### Exercise instructions
Give back every record below in full and exactly, but without a single image.

### Items from a dataset
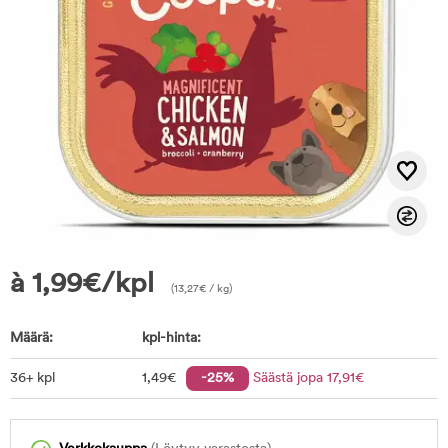
à
1,99
€
/kpl
(
13,27
€
/ kg)
Määrä:
kpl-hinta:
36+ kpl
1
,49
€
-25%
Säästä jopa
17
,91
€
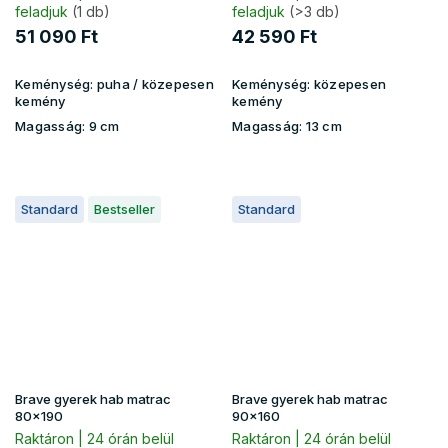
Jersey
feladjuk
(1 db)
feladjuk
(>3 db)
51 090 Ft
42 590 Ft
Keménység:
puha / közepesen
Keménység:
közepesen
kemény
kemény
Magasság:
9 cm
Magasság:
13 cm
Standard
Bestseller
Standard
Brave gyerek hab matrac
Brave gyerek hab matrac
80x190
90x160
Raktáron | 24 órán belül
Raktáron | 24 órán belül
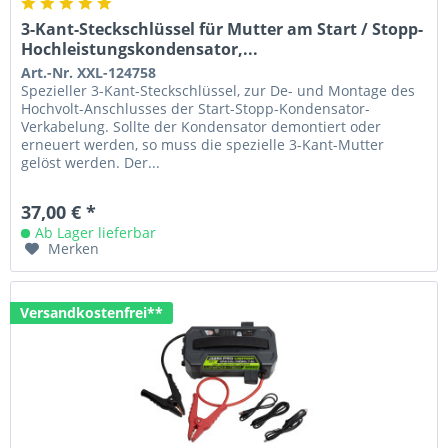
3-Kant-Steckschlüssel für Mutter am Start / Stopp-
Hochleistungskondensator,...
Art.-Nr. XXL-124758
Spezieller 3-Kant-Steckschlüssel, zur De- und Montage des
Hochvolt-Anschlusses der Start-Stopp-Kondensator-
Verkabelung. Sollte der Kondensator demontiert oder
erneuert werden, so muss die spezielle 3-Kant-Mutter
gelöst werden. Der...
37,00 € *
Ab Lager lieferbar
Merken
Versandkostenfrei**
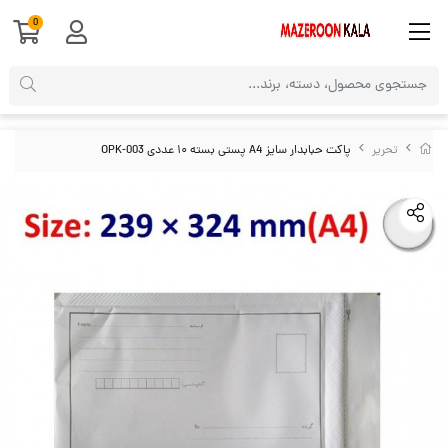
0
تحریر
پاکت حبابدار سایز A4 پستی بسته ۱۰ عددی OPK-003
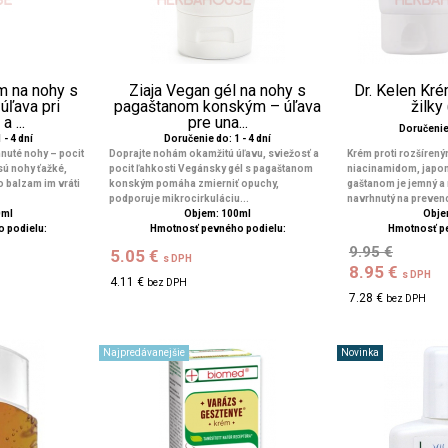
m na nohy s
Ziaja Vegan gél na nohy s
Dr. Kelen Kr
úľava pri
pagaštanom konským – úľava
žilky
 ...
pre una...
Doručeni
 - 4 dní
Doručenie do: 1 - 4 dní
nuté nohy – pocit
Doprajte nohám okamžitú úľavu, sviežosť a
Krém proti rozšírený
sú nohy ťažké,
pocit ľahkosti Vegánsky gél s pagaštanom
niacinamidom, japo
 balzam im vráti
konským pomáha zmierniť opuchy,
gaštanom je jemný a
podporuje mikrocirkuláciu...
navrhnutý na prevenci
0ml
Objem: 100ml
Obje
 podielu:
Hmotnosť pevného podielu:
Hmotnosť p
9.95 €
5.05 €
s DPH
8.95 €
s DPH
4.11 €
bez DPH
7.28 €
bez DPH
Najpredávanejšie
Novinka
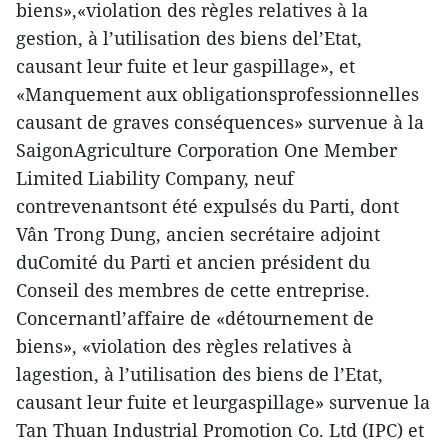
biens»,«violation des règles relatives à la
gestion, à l’utilisation des biens del’Etat,
causant leur fuite et leur gaspillage», et
«Manquement aux obligationsprofessionnelles
causant de graves conséquences» survenue à la
SaigonAgriculture Corporation One Member
Limited Liability Company, neuf
contrevenantsont été expulsés du Parti, dont
Vân Trong Dung, ancien secrétaire adjoint
duComité du Parti et ancien président du
Conseil des membres de cette entreprise.
Concernantl’affaire de «détournement de
biens», «violation des règles relatives à
lagestion, à l’utilisation des biens de l’Etat,
causant leur fuite et leurgaspillage» survenue la
Tan Thuan Industrial Promotion Co. Ltd (IPC) et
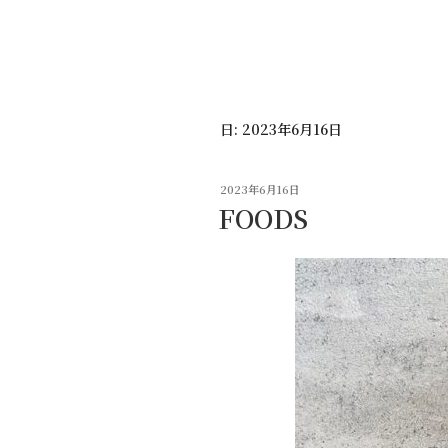
コ
ン
テ
ン
ツ
日:
2023年6月16日
へ
ス
キ
投
2023年6月16日
ッ
稿
FOODS
日:
プ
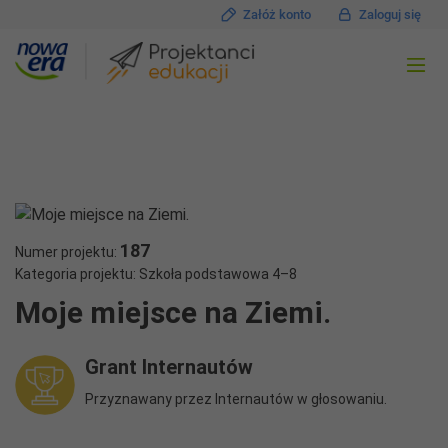
Załóż konto
Zaloguj się
187
Numer projektu:
Kategoria projektu: Szkoła podstawowa 4–8
Moje miejsce na Ziemi.
Grant Internautów
Przyznawany przez Internautów w głosowaniu.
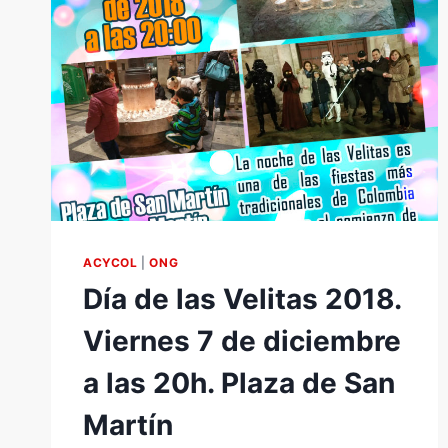
ACYCOL
|
ONG
Día de las Velitas 2018.
Viernes 7 de diciembre
a las 20h. Plaza de San
Martín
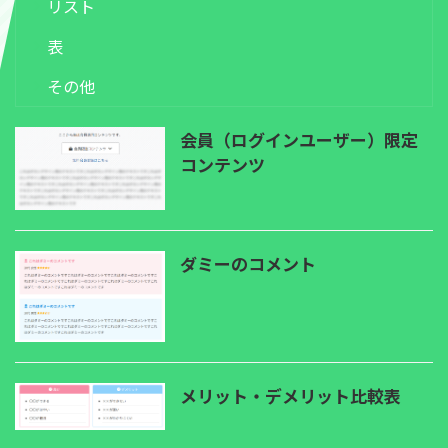
リスト
表
その他
会員（ログインユーザー）限定
コンテンツ
ダミーのコメント
メリット・デメリット比較表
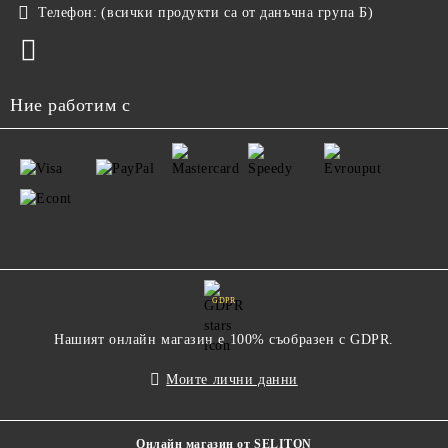
Телефон:
(всички продукти са от данъчна група Б)
Ние работим с
GDPR
Нашият онлайн магазин е 100% съобразен с GDPR.
Моите лични данни
Онлайн магазин от SELITON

### Written solution
à
1,99
€
/kpl
(
13,27
€
/ kg)
Määrä:
kpl-hinta:
36+ kpl
1
,49
€
-25%
Säästä jopa
17
,91
€
Jersey
feladjuk
(1 db)
feladjuk
(>3 db)
51 090 Ft
42 590 Ft
Keménység:
puha / közepesen
Keménység:
közepesen
kemény
kemény
Magasság:
9 cm
Magasság:
13 cm
Standard
Bestseller
Standard
Brave gyerek hab matrac
Brave gyerek hab matrac
80x190
90x160
Raktáron | 24 órán belül
Raktáron | 24 órán belül
3-Kant-Steckschlüssel für Mutter am Start / Stopp-
Hochleistungskondensator,...
Art.-Nr. XXL-124758
Spezieller 3-Kant-Steckschlüssel, zur De- und Montage des
Hochvolt-Anschlusses der Start-Stopp-Kondensator-
Verkabelung. Sollte der Kondensator demontiert oder
erneuert werden, so muss die spezielle 3-Kant-Mutter
gelöst werden. Der...
37,00 € *
Ab Lager lieferbar
Merken
Versandkostenfrei**
0
تحریر
پاکت حبابدار سایز A4 پستی بسته ۱۰ عددی OPK-003
m na nohy s
Ziaja Vegan gél na nohy s
Dr. Kelen Kr
úľava pri
pagaštanom konským – úľava
žilky
 ...
pre una...
Doručeni
 - 4 dní
Doručenie do: 1 - 4 dní
nuté nohy – pocit
Doprajte nohám okamžitú úľavu, sviežosť a
Krém proti rozšírený
sú nohy ťažké,
pocit ľahkosti Vegánsky gél s pagaštanom
niacinamidom, japo
 balzam im vráti
konským pomáha zmierniť opuchy,
gaštanom je jemný a
podporuje mikrocirkuláciu...
navrhnutý na prevenci
0ml
Objem: 100ml
Obje
 podielu:
Hmotnosť pevného podielu:
Hmotnosť p
9.95 €
5.05 €
s DPH
8.95 €
s DPH
4.11 €
bez DPH
7.28 €
bez DPH
Najpredávanejšie
Novinka
biens»,«violation des règles relatives à la
gestion, à l’utilisation des biens del’Etat,
causant leur fuite et leur gaspillage», et
«Manquement aux obligationsprofessionnelles
causant de graves conséquences» survenue à la
SaigonAgriculture Corporation One Member
Limited Liability Company, neuf
contrevenantsont été expulsés du Parti, dont
Vân Trong Dung, ancien secrétaire adjoint
duComité du Parti et ancien président du
Conseil des membres de cette entreprise.
Concernantl’affaire de «détournement de
biens», «violation des règles relatives à
lagestion, à l’utilisation des biens de l’Etat,
causant leur fuite et leurgaspillage» survenue la
Tan Thuan Industrial Promotion Co. Ltd (IPC) et
コ
ン
テ
ン
ツ
日:
2023年6月16日
へ
ス
キ
投
2023年6月16日
ッ
稿
FOODS
日:
プ
Załóż konto
Zaloguj się
187
Numer projektu:
Kategoria projektu: Szkoła podstawowa 4–8
Moje miejsce na Ziemi.
Grant Internautów
Przyznawany przez Internautów w głosowaniu.
ACYCOL
|
ONG
Día de las Velitas 2018.
Viernes 7 de diciembre
a las 20h. Plaza de San
Martín
リスト
表
その他
会員（ログインユーザー）限定
コンテンツ
ダミーのコメント
メリット・デメリット比較表
Телефон:
(всички продукти са от данъчна група Б)
Ние работим с
GDPR
Нашият онлайн магазин е 100% съобразен с GDPR.
Моите лични данни
Онлайн магазин от SELITON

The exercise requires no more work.